## Saved entries
□ □ □ □ □
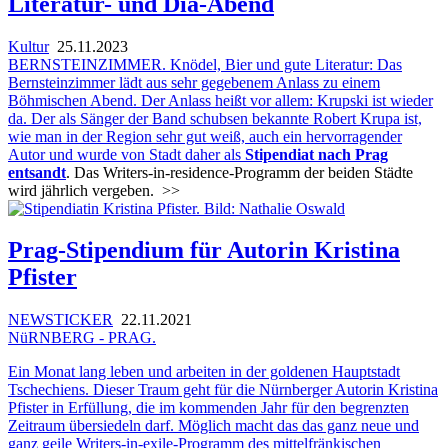
Literatur- und Dia-Abend
Kultur
25.11.2023
BERNSTEINZIMMER. Knödel, Bier und gute Literatur: Das
Bernsteinzimmer lädt aus sehr gegebenem Anlass zu einem
Böhmischen Abend. Der Anlass heißt vor allem: Krupski ist wieder
da. Der als Sänger der Band schubsen bekannte Robert Krupa ist,
wie man in der Region sehr gut weiß, auch ein hervorragender
Autor und wurde von Stadt daher als
Stipendiat nach Prag
entsandt
. Das Writers-in-residence-Programm der beiden Städte
wird jährlich vergeben.
>>
Prag-Stipendium für Autorin Kristina
Pfister
NEWSTICKER
22.11.2021
NüRNBERG - PRAG.
Ein Monat lang leben und arbeiten in der goldenen Hauptstadt
Tschechiens. Dieser Traum geht für die Nürnberger Autorin Kristina
Pfister in Erfüllung, die im kommenden Jahr für den begrenzten
Zeitraum übersiedeln darf. Möglich macht das das ganz neue und
ganz geile Writers-in-exile-Programm des mittelfränkischen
□ □ □ □ □
## About this task
Print, exactly as written, the lines above from the first one to the one containing "NüRNBERG - PRAG.". Leave out pictures.

## Answer box
Literatur- und Dia-Abend
Kultur
25.11.2023
BERNSTEINZIMMER. Knödel, Bier und gute Literatur: Das
Bernsteinzimmer lädt aus sehr gegebenem Anlass zu einem
Böhmischen Abend. Der Anlass heißt vor allem: Krupski ist wieder
da. Der als Sänger der Band schubsen bekannte Robert Krupa ist,
wie man in der Region sehr gut weiß, auch ein hervorragender
Autor und wurde von Stadt daher als
Stipendiat nach Prag
entsandt
. Das Writers-in-residence-Programm der beiden Städte
wird jährlich vergeben.
>>
Prag-Stipendium für Autorin Kristina
Pfister
NEWSTICKER
22.11.2021
NüRNBERG - PRAG.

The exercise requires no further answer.